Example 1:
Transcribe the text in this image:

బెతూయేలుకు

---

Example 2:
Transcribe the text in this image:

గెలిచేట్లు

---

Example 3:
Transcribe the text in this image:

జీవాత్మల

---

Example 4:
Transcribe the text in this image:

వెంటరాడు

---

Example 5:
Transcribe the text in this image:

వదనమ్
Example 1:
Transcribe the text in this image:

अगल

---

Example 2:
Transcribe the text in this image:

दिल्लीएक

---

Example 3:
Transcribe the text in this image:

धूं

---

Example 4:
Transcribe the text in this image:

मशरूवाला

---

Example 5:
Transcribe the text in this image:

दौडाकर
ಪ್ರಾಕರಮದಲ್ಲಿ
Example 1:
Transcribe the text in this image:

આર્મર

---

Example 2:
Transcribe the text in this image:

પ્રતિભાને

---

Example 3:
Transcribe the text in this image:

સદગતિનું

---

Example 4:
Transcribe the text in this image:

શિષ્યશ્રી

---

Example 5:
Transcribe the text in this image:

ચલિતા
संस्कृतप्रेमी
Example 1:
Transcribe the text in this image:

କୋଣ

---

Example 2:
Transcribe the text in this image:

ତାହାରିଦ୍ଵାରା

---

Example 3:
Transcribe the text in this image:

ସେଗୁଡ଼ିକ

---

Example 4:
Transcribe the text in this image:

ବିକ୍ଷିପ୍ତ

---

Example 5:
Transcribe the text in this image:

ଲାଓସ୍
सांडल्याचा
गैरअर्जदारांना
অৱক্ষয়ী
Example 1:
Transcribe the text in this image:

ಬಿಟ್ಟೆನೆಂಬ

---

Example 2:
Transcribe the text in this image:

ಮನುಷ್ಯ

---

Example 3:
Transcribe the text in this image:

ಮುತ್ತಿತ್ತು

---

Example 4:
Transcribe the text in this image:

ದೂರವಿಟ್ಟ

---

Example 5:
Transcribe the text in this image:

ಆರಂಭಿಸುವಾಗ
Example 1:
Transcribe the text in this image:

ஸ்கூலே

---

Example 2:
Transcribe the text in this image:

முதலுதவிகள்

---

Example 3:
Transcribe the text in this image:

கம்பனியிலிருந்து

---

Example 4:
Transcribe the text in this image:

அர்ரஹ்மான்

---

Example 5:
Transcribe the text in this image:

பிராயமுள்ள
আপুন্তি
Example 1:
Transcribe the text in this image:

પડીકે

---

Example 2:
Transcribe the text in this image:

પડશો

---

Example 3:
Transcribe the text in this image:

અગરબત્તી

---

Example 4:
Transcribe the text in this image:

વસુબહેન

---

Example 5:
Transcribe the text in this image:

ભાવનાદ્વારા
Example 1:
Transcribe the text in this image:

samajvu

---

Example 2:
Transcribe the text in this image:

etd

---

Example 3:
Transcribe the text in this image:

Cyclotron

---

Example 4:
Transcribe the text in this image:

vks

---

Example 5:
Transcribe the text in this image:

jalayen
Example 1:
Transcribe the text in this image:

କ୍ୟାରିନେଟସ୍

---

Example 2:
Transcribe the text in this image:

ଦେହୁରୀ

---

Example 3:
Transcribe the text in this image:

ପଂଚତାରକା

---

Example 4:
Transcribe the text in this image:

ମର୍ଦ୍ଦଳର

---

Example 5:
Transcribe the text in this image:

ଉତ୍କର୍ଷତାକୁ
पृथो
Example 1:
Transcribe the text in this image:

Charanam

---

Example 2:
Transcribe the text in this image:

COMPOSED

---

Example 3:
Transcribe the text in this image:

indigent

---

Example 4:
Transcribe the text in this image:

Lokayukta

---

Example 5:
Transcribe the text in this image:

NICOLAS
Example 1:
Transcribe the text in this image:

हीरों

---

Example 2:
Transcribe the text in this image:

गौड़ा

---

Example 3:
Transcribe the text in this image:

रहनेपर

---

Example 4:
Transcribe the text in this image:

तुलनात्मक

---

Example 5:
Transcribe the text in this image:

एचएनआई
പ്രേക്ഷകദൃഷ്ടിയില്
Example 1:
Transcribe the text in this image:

## Problem statement:
Copy the full listing word for word.

## Written solution:
Example 1:
Transcribe the text in this image:

బెతూయేలుకు

---

Example 2:
Transcribe the text in this image:

గెలిచేట్లు

---

Example 3:
Transcribe the text in this image:

జీవాత్మల

---

Example 4:
Transcribe the text in this image:

వెంటరాడు

---

Example 5:
Transcribe the text in this image:

వదనమ్
Example 1:
Transcribe the text in this image:

अगल

---

Example 2:
Transcribe the text in this image:

दिल्लीएक

---

Example 3:
Transcribe the text in this image:

धूं

---

Example 4:
Transcribe the text in this image:

मशरूवाला

---

Example 5:
Transcribe the text in this image:

दौडाकर
ಪ್ರಾಕರಮದಲ್ಲಿ
Example 1:
Transcribe the text in this image:

આર્મર

---

Example 2:
Transcribe the text in this image:

પ્રતિભાને

---

Example 3:
Transcribe the text in this image:

સદગતિનું

---

Example 4:
Transcribe the text in this image:

શિષ્યશ્રી

---

Example 5:
Transcribe the text in this image:

ચલિતા
संस्कृतप्रेमी
Example 1:
Transcribe the text in this image:

କୋଣ

---

Example 2:
Transcribe the text in this image:

ତାହାରିଦ୍ଵାରା

---

Example 3:
Transcribe the text in this image:

ସେଗୁଡ଼ିକ

---

Example 4:
Transcribe the text in this image:

ବିକ୍ଷିପ୍ତ

---

Example 5:
Transcribe the text in this image:

ଲାଓସ୍
सांडल्याचा
गैरअर्जदारांना
অৱক্ষয়ী
Example 1:
Transcribe the text in this image:

ಬಿಟ್ಟೆನೆಂಬ

---

Example 2:
Transcribe the text in this image:

ಮನುಷ್ಯ

---

Example 3:
Transcribe the text in this image:

ಮುತ್ತಿತ್ತು

---

Example 4:
Transcribe the text in this image:

ದೂರವಿಟ್ಟ

---

Example 5:
Transcribe the text in this image:

ಆರಂಭಿಸುವಾಗ
Example 1:
Transcribe the text in this image:

ஸ்கூலே

---

Example 2:
Transcribe the text in this image:

முதலுதவிகள்

---

Example 3:
Transcribe the text in this image:

கம்பனியிலிருந்து

---

Example 4:
Transcribe the text in this image:

அர்ரஹ்மான்

---

Example 5:
Transcribe the text in this image:

பிராயமுள்ள
আপুন্তি
Example 1:
Transcribe the text in this image:

પડીકે

---

Example 2:
Transcribe the text in this image:

પડશો

---

Example 3:
Transcribe the text in this image:

અગરબત્તી

---

Example 4:
Transcribe the text in this image:

વસુબહેન

---

Example 5:
Transcribe the text in this image:

ભાવનાદ્વારા
Example 1:
Transcribe the text in this image:

samajvu

---

Example 2:
Transcribe the text in this image:

etd

---

Example 3:
Transcribe the text in this image:

Cyclotron

---

Example 4:
Transcribe the text in this image:

vks

---

Example 5:
Transcribe the text in this image:

jalayen
Example 1:
Transcribe the text in this image:

କ୍ୟାରିନେଟସ୍

---

Example 2:
Transcribe the text in this image:

ଦେହୁରୀ

---

Example 3:
Transcribe the text in this image:

ପଂଚତାରକା

---

Example 4:
Transcribe the text in this image:

ମର୍ଦ୍ଦଳର

---

Example 5:
Transcribe the text in this image:

ଉତ୍କର୍ଷତାକୁ
पृथो
Example 1:
Transcribe the text in this image:

Charanam

---

Example 2:
Transcribe the text in this image:

COMPOSED

---

Example 3:
Transcribe the text in this image:

indigent

---

Example 4:
Transcribe the text in this image:

Lokayukta

---

Example 5:
Transcribe the text in this image:

NICOLAS
Example 1:
Transcribe the text in this image:

हीरों

---

Example 2:
Transcribe the text in this image:

गौड़ा

---

Example 3:
Transcribe the text in this image:

रहनेपर

---

Example 4:
Transcribe the text in this image:

तुलनात्मक

---

Example 5:
Transcribe the text in this image:

एचएनआई
പ്രേക്ഷകദൃഷ്ടിയില്
Example 1:
Transcribe the text in this image:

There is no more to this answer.